━━━ Listed entries

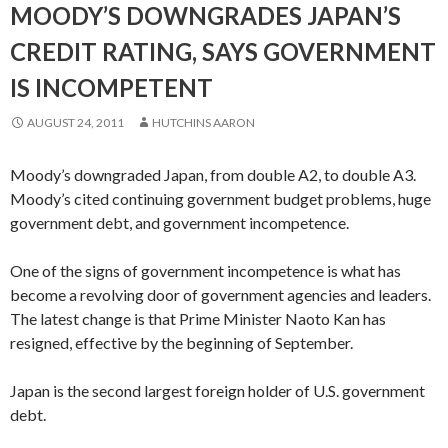
MOODY’S DOWNGRADES JAPAN’S
CREDIT RATING, SAYS GOVERNMENT
IS INCOMPETENT
AUGUST 24, 2011
HUTCHINS AARON
Moody’s downgraded Japan, from double A2, to double A3.
Moody’s cited continuing government budget problems, huge
government debt, and government incompetence.
One of the signs of government incompetence is what has
become a revolving door of government agencies and leaders.
The latest change is that Prime Minister Naoto Kan has
resigned, effective by the beginning of September.
Japan is the second largest foreign holder of U.S. government
debt.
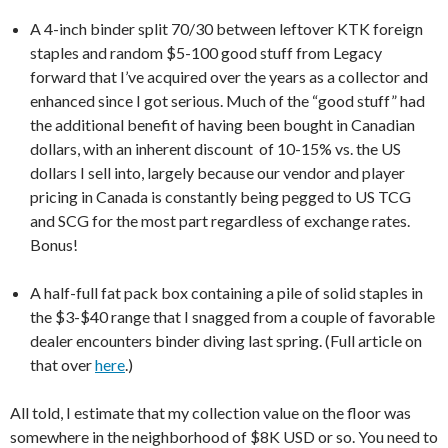
A 4-inch binder split 70/30 between leftover KTK foreign
staples and random $5-100 good stuff from Legacy
forward that I’ve acquired over the years as a collector and
enhanced since I got serious. Much of the “good stuff” had
the additional benefit of having been bought in Canadian
dollars, with an inherent discount of 10-15% vs. the US
dollars I sell into, largely because our vendor and player
pricing in Canada is constantly being pegged to US TCG
and SCG for the most part regardless of exchange rates.
Bonus!
A half-full fat pack box containing a pile of solid staples in
the $3-$40 range that I snagged from a couple of favorable
dealer encounters binder diving last spring. (Full article on
that over
here
.)
All told, I estimate that my collection value on the floor was
somewhere in the neighborhood of $8K USD or so. You need to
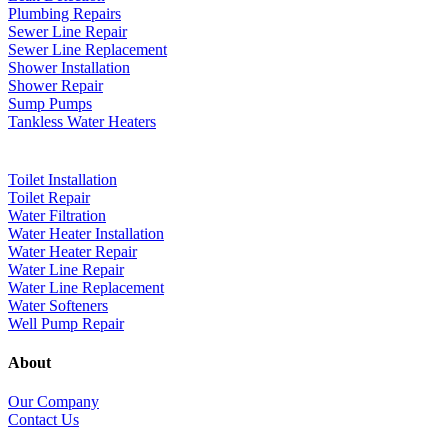
Plumbing Repairs
Sewer Line Repair
Sewer Line Replacement
Shower Installation
Shower Repair
Sump Pumps
Tankless Water Heaters
Toilet Installation
Toilet Repair
Water Filtration
Water Heater Installation
Water Heater Repair
Water Line Repair
Water Line Replacement
Water Softeners
Well Pump Repair
About
Our Company
Contact Us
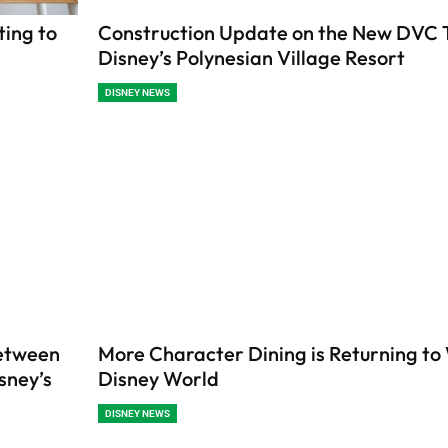
ting to
Construction Update on the New DVC 
Disney’s Polynesian Village Resort
DISNEY NEWS
etween
More Character Dining is Returning to
sney’s
Disney World
DISNEY NEWS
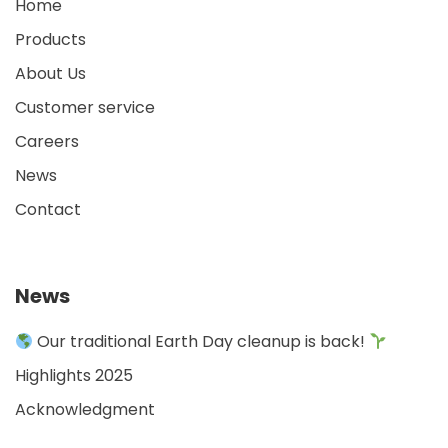
Home
Products
About Us
Customer service
Careers
News
Contact
News
Our traditional Earth Day cleanup is back!
Highlights 2025
Acknowledgment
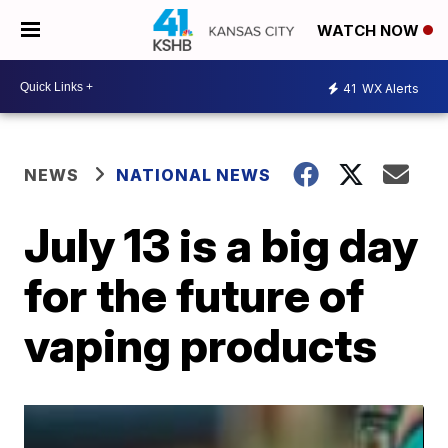
WATCH NOW
41
WX Alerts
NEWS
NATIONAL NEWS
July 13 is a big day
for the future of
vaping products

━━━━━━

| Task statement |
Reproduce the part of the records that opens with the line containing "Plumbing Repairs" and closes at the end of the records, with "Toilet" renamed to "Faucet" and everything else unchanged. Leave the pictures out of the answer.

| Exercise response |
Plumbing Repairs
Sewer Line Repair
Sewer Line Replacement
Shower Installation
Shower Repair
Sump Pumps
Tankless Water Heaters
Faucet Installation
Faucet Repair
Water Filtration
Water Heater Installation
Water Heater Repair
Water Line Repair
Water Line Replacement
Water Softeners
Well Pump Repair
About
Our Company
Contact Us
ting to
Construction Update on the New DVC 
Disney’s Polynesian Village Resort
DISNEY NEWS
etween
More Character Dining is Returning to
sney’s
Disney World
DISNEY NEWS
Home
Products
About Us
Customer service
Careers
News
Contact
News
Our traditional Earth Day cleanup is back!
Highlights 2025
Acknowledgment
WATCH NOW
41
WX Alerts
NEWS
NATIONAL NEWS
July 13 is a big day
for the future of
vaping products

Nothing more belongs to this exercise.